STUDY TEXT:
******

Armed with cancer immunotherapeutic Opdivo, Bristol-Myers Squibb is expected to unseat market leader Novartis in 2020, reports Hadjivasiliou. In addition to Keytruda, 2014 oncology advances included trametinib and dabrafenib, GlaxoSmithKline’s combo product under development for melanoma; eltrombopag for aplastic anemia, also from GSK; and Avastin for ovarian cancer. Imbruvica (ibrutinib), manufactured by Pharmacyclics, was approved for the rare blood and bone marrow disease chronic lymphocytic leukemia (CLL). Gilead Sciences’ Zydelig is the fifth new drug with breakthrough therapy designation to be approved by the FDA and the third drug with this designation approved to treat CLL.

******

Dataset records
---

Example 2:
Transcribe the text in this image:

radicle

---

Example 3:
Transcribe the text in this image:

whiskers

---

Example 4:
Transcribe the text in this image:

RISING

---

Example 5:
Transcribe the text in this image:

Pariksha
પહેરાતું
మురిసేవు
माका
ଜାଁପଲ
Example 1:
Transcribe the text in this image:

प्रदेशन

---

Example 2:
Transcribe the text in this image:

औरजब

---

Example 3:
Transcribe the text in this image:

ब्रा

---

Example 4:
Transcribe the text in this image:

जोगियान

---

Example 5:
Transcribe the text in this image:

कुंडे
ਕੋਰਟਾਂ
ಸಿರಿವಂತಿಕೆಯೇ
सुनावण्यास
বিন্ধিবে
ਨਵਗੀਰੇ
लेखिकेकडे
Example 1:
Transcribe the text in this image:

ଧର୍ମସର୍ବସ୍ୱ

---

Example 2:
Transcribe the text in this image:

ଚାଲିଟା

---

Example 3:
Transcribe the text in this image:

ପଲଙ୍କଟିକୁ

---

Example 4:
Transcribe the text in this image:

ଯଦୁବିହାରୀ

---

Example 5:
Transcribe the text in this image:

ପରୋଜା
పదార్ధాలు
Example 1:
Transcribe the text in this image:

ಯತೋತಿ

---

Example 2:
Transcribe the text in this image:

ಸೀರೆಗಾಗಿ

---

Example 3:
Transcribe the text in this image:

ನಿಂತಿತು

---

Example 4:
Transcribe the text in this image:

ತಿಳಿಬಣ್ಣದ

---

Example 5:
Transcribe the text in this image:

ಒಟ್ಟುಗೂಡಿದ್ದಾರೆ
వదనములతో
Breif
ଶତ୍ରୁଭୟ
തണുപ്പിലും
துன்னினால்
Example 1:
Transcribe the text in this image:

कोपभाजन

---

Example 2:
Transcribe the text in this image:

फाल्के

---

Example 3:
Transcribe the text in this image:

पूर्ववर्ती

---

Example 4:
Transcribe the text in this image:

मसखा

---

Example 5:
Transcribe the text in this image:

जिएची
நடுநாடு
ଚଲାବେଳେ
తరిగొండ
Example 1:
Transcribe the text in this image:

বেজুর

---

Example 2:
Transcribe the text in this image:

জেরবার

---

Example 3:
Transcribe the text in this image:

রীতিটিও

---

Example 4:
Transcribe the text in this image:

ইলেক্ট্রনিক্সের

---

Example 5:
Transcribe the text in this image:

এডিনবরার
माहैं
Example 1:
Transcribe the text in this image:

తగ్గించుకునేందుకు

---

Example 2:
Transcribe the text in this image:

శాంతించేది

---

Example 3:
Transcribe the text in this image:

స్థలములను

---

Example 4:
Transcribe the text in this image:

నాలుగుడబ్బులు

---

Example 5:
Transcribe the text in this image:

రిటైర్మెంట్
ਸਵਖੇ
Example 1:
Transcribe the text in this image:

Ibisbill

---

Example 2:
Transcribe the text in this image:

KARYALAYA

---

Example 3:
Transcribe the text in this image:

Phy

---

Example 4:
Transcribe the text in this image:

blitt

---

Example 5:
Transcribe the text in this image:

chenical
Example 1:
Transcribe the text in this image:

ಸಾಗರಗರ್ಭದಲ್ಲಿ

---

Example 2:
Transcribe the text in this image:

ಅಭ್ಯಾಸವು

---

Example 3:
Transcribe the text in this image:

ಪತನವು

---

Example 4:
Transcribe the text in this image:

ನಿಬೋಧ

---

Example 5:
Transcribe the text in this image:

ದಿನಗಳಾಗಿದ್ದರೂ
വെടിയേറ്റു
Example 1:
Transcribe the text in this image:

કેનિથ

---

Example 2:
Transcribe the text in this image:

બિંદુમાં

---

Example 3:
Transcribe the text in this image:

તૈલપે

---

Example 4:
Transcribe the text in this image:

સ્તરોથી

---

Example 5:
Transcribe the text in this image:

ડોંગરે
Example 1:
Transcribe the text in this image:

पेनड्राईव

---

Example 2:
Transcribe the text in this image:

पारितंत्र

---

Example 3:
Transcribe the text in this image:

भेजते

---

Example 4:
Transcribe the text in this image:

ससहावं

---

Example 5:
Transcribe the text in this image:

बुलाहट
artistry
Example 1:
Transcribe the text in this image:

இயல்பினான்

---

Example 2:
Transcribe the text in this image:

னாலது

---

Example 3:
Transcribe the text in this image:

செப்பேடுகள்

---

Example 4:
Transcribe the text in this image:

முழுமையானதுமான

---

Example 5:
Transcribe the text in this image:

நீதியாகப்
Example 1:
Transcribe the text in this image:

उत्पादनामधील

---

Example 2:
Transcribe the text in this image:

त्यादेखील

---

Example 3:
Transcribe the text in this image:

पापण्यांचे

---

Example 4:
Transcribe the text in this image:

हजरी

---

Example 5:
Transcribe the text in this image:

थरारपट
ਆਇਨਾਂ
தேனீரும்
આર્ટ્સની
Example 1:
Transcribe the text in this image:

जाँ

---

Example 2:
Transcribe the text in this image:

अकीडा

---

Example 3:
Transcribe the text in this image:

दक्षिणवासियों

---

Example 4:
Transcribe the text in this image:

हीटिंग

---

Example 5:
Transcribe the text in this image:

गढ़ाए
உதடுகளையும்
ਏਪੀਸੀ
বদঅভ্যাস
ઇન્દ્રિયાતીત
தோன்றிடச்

******

ASSIGNED TASK A: In the oncology passage, which company manufactures Imbruvica?
ASSIGNED TASK B: Summarize the oncology passage in two sentences.
ASSIGNED TASK C: Carry on the oncology passage, beginning after its final sentence.

TASK RESPONSE A: Pharmacyclics manufactures Imbruvica.

TASK RESPONSE B: Bristol-Myers Squibb, with its cancer immunotherapeutic Opdivo, is expected to overtake market leader Novartis in 2020, and 2014 oncology advances included Keytruda, GSK's trametinib-dabrafenib combination for melanoma, eltrombopag for aplastic anemia, and Avastin for ovarian cancer. Pharmacyclics' Imbruvica was approved for chronic lymphocytic leukemia (CLL), and Gilead Sciences' Zydelig became the fifth FDA-approved drug with breakthrough therapy designation and the third such drug for CLL.

TASK RESPONSE C:
Other early-stage orphan drugs to keep an eye on, according to Singh, include PTC Therapeutics’ Ataluren (translarna) for cystic fibrosis, Vertex Pharmaceuticals’ cystic fibrosis compound VX-661, Genentech’s Actemra (tocilizumab) for the treatment of systemic sclerosis, Catalyst Pharmaceutical’s Firdapse (amifampridine) to address Lambert-Eaton myasthenic syndrome and Millennium Pharmaceuticals’ osteosarcoma drug Mifamurtide. 

CLINICAL CORNER

With potential to crush the projected $4-billion mark in revenue, the combination cystic fibrosis (CF) drug VX-809 (lumacaftor) and Kalydeco (ivacaftor) create quite a buzz among industry analysts, investors and drugmakers.

Vertex Pharmaceuticals submitted a New Drug Application to the FDA for its combination product to treat the 22,000 people ages 12 and older who have two copies of F508del, the most common CF mutation.

“In CF, abnormal chloride transport across the body’s cellular membranes results in thickened secretions that severely impact airways, liver, pancreas, GI tract and reproductive function,” explains Mike Hodgson, partner and chief creative officer, Cambridge BioMarketing.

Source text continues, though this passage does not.